Eccentric Links
The link apprentice only sees lexical patterns. It sees letters on the page, not the ideas behind them. Can its links be useful?
A common failing of the link apprentice turns out, in weblogs, to be an asset. The apprentice is easily distracted by novelty and happenstance. The apprentice has no sense of humor. It can't detect irony. It has no sense of metaphor, either; if you write that "the Bush administration is playing games with science policy", it may think it perfectly reasonable to propose a link to a post about World of Warcraft.
Let's call this sort of link eccentric. It's off-center. In a real sense, it's a mistake: the link apprentice is being misled because it doesn't understand deeply. And it's eccentric in the other sense as well -- unconventional and slightly strange
Google doesn't understand metaphor either, and search engines don't know about irony or sarcasm or jokes. People will land in the wrong place. Sometimes, the link apprentice's bad suggestions might take them where they really belong.

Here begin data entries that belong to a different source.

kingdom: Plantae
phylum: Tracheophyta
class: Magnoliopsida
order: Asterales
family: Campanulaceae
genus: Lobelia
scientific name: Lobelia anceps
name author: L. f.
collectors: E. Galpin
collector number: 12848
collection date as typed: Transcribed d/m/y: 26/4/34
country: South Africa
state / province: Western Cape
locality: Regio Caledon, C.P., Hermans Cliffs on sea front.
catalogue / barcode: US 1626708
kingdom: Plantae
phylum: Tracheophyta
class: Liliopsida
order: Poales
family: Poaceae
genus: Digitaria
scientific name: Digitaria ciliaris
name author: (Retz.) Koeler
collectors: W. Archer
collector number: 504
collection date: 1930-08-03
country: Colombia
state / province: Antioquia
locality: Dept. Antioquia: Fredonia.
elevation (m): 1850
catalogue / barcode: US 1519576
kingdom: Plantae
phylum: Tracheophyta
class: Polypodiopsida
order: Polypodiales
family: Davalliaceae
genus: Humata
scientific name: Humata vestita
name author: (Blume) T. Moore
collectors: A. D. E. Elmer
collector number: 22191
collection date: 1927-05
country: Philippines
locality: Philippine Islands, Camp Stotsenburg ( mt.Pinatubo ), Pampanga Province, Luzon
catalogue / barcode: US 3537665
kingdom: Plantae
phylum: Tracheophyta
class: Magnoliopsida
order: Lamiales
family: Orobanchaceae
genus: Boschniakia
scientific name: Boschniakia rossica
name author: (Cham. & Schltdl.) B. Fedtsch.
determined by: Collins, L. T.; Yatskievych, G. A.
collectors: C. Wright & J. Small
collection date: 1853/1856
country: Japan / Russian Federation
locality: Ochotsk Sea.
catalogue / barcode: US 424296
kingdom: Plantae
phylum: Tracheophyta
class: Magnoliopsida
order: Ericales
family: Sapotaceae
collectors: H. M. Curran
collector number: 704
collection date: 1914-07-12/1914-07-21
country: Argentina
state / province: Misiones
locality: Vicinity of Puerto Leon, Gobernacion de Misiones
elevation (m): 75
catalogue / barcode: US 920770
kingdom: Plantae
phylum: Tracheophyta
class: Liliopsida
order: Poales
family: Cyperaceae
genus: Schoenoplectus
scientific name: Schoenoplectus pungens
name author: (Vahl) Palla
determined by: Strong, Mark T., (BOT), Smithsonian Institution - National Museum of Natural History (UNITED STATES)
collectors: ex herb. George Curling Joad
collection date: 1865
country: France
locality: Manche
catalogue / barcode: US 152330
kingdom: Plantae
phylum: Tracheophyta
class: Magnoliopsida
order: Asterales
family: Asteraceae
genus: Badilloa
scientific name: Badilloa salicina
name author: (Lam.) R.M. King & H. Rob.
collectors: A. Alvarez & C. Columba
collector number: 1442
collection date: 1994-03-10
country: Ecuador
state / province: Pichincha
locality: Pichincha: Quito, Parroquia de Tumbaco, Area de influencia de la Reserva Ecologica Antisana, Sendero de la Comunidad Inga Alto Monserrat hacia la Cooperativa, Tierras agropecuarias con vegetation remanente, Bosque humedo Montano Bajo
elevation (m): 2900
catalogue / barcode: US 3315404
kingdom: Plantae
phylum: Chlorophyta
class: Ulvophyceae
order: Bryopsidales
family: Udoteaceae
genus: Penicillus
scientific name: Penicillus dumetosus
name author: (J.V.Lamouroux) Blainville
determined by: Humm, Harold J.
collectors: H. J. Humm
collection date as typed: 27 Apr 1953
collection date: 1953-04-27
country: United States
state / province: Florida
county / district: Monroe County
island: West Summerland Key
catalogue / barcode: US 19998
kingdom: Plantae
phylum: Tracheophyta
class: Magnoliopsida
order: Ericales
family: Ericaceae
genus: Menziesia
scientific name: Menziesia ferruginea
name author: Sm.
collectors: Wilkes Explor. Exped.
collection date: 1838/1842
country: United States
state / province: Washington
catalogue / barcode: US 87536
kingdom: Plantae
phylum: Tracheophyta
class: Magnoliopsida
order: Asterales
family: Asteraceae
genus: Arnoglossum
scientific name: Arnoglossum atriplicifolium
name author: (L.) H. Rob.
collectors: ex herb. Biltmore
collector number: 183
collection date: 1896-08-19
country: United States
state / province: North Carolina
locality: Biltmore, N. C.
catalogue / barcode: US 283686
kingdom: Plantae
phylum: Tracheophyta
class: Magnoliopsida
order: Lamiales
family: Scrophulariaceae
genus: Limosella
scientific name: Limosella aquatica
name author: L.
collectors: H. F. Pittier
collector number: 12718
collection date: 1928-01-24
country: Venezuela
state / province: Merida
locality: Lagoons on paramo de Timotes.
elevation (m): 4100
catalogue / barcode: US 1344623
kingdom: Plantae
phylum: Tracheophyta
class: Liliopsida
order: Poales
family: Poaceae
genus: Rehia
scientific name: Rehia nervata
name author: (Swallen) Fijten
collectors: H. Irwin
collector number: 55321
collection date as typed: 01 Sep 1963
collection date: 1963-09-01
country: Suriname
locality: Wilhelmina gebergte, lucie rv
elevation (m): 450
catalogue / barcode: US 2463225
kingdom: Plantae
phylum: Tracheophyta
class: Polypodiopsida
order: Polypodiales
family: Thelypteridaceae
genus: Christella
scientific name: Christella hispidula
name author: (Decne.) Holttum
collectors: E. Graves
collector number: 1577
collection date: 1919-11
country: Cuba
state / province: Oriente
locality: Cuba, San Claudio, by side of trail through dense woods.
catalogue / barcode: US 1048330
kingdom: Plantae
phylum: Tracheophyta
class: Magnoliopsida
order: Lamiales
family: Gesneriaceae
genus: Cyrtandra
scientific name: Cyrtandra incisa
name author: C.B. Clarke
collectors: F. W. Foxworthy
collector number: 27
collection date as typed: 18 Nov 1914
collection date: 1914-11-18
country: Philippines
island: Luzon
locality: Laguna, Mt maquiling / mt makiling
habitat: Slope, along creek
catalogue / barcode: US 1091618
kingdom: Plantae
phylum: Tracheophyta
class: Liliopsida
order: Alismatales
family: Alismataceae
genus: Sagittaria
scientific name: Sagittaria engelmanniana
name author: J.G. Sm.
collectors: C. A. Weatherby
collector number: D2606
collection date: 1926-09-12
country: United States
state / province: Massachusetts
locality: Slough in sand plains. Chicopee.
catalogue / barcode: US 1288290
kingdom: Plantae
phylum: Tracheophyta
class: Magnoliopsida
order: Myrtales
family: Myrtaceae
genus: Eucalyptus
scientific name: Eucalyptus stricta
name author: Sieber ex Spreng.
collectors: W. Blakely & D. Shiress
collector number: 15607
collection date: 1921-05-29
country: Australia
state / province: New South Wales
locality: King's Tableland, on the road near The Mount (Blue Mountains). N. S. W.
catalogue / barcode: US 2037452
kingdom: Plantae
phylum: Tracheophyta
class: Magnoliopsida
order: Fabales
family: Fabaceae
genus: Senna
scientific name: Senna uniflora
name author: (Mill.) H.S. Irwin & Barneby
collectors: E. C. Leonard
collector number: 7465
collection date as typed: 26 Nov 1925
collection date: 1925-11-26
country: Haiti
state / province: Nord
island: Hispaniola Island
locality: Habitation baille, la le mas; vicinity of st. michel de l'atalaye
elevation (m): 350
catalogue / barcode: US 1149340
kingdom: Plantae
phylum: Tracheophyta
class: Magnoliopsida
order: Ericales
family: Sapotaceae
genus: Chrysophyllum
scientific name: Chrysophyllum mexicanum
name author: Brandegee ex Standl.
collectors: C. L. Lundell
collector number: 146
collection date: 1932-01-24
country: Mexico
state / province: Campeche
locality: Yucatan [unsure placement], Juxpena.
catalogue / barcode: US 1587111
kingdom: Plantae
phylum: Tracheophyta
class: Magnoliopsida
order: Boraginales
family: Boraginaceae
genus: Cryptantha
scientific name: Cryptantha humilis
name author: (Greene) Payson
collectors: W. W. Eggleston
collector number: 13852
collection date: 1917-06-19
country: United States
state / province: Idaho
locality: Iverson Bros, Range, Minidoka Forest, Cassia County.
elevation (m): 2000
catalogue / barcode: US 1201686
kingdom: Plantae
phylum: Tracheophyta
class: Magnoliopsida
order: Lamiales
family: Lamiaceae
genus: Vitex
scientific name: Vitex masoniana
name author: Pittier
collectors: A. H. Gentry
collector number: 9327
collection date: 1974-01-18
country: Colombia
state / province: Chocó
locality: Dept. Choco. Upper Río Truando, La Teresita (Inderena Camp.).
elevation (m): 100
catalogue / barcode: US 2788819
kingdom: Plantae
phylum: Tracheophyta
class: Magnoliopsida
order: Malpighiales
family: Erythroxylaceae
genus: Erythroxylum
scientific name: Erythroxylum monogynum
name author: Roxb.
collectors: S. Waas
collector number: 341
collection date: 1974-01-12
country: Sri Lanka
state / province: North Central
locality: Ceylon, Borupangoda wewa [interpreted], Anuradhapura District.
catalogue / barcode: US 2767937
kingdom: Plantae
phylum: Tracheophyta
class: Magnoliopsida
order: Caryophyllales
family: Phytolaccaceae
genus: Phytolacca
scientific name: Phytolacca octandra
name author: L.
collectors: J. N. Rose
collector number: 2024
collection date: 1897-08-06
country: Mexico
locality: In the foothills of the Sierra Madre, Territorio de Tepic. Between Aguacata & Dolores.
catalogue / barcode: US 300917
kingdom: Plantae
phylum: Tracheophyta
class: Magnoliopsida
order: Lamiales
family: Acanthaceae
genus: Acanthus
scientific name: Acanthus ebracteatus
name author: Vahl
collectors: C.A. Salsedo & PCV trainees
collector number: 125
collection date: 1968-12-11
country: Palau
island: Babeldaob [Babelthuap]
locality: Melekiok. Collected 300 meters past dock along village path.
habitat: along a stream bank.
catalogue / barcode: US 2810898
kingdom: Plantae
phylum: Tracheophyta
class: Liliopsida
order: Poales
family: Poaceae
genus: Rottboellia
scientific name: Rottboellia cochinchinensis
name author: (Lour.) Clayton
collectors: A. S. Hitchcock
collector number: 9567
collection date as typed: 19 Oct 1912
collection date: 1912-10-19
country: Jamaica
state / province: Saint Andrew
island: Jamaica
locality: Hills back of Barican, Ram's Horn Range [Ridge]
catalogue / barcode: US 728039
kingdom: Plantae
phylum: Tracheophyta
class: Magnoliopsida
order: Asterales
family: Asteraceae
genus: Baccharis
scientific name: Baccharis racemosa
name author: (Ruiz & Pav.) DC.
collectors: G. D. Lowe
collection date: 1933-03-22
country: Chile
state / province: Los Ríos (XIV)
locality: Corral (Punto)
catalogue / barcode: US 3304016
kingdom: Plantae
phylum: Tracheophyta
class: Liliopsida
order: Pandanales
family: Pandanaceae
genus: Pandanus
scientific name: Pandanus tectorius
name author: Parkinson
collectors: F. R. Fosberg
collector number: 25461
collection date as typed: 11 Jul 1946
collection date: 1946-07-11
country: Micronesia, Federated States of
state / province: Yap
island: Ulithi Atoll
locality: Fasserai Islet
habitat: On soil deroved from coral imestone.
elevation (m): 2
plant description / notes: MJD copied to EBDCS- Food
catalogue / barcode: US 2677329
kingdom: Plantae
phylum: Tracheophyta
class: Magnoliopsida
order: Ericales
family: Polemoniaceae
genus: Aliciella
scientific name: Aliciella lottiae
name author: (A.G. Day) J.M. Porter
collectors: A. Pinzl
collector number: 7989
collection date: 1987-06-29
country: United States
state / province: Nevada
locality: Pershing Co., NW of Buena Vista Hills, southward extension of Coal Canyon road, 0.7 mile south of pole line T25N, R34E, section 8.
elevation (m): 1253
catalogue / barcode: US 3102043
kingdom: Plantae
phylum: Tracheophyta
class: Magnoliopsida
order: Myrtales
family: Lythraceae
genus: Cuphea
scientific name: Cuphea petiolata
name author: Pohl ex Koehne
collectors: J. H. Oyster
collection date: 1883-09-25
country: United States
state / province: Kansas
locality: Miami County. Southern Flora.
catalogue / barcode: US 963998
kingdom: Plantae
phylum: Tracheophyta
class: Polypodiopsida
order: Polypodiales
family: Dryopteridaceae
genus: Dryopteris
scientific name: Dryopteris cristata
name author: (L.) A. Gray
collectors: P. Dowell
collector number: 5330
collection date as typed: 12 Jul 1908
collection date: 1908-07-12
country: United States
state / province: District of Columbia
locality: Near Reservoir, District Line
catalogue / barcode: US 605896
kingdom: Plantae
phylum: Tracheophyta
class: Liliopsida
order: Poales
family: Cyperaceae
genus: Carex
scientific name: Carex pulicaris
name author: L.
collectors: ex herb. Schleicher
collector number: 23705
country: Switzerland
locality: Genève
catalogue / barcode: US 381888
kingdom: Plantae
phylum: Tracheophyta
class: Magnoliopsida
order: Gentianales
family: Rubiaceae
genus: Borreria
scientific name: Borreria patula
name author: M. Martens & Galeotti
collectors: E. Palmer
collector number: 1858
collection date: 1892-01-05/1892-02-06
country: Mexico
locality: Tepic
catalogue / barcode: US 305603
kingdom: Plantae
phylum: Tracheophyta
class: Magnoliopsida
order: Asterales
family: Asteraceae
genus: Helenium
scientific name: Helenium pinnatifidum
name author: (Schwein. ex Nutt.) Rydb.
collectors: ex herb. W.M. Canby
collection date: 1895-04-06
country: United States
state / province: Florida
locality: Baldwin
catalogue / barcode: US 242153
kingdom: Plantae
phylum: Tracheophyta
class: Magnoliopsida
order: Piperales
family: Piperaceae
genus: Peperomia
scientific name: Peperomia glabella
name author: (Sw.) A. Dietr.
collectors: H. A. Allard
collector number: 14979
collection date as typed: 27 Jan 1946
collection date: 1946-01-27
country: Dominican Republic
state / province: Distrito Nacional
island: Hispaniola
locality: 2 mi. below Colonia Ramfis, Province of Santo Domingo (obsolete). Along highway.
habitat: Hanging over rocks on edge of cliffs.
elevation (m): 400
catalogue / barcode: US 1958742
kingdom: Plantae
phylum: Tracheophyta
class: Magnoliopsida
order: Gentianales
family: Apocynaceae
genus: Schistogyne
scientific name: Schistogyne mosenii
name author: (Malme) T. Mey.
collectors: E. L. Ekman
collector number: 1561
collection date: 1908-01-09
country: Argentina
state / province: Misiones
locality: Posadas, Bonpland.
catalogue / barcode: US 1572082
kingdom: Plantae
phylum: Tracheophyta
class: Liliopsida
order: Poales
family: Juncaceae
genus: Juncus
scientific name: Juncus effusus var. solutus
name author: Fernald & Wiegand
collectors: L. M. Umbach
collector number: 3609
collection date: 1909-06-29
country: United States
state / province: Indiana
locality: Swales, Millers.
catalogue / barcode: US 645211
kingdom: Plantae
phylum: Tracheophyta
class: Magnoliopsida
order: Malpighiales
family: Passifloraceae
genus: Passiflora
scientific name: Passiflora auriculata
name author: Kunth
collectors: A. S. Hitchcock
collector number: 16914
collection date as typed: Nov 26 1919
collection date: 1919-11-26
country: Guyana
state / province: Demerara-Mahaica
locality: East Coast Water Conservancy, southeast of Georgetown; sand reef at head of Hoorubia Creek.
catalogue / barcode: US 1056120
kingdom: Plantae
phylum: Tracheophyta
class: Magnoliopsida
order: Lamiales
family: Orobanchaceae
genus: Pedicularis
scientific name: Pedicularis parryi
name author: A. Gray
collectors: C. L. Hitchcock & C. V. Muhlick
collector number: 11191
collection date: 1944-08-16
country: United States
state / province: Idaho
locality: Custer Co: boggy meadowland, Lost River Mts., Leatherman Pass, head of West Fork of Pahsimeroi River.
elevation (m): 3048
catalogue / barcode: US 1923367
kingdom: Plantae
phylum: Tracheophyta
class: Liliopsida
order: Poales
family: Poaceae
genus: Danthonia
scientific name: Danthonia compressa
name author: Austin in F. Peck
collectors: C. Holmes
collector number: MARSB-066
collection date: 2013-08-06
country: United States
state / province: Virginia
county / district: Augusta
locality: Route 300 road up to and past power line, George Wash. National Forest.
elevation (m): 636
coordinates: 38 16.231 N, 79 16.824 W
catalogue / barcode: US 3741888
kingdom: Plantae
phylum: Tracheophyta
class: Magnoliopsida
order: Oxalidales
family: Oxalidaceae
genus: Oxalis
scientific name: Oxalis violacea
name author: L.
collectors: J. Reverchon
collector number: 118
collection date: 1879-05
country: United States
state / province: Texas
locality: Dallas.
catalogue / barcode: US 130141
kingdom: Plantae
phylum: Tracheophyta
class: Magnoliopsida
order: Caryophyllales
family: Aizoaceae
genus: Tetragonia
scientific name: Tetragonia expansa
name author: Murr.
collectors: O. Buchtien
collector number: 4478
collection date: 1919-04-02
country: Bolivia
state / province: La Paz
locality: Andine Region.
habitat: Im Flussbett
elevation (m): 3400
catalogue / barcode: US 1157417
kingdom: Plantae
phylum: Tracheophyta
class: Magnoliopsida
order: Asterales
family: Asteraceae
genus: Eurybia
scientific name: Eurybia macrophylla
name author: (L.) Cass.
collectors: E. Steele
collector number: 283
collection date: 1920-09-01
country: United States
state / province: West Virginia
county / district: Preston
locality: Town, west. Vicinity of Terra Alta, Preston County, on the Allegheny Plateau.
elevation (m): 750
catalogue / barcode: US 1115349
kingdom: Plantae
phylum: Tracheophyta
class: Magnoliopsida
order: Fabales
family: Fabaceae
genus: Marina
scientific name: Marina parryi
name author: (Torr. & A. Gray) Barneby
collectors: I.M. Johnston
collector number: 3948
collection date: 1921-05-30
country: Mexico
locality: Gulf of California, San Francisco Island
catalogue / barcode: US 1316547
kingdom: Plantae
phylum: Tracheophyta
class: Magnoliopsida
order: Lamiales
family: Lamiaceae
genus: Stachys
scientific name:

But what will regular readers think of these connections? Readers excel at rationalizing links. As Adrian Miles famously observed, the link works very much like the cinematic cut. And while it's possible to confuse people with cuts, film viewers are extremely adept at building a world picture that turns two isolated scenes into a continuous, unseen action. In Hollywood films today, you've got a cut every 3.5 seconds but people perceive a continuous, uninterrupted and realistic fiction.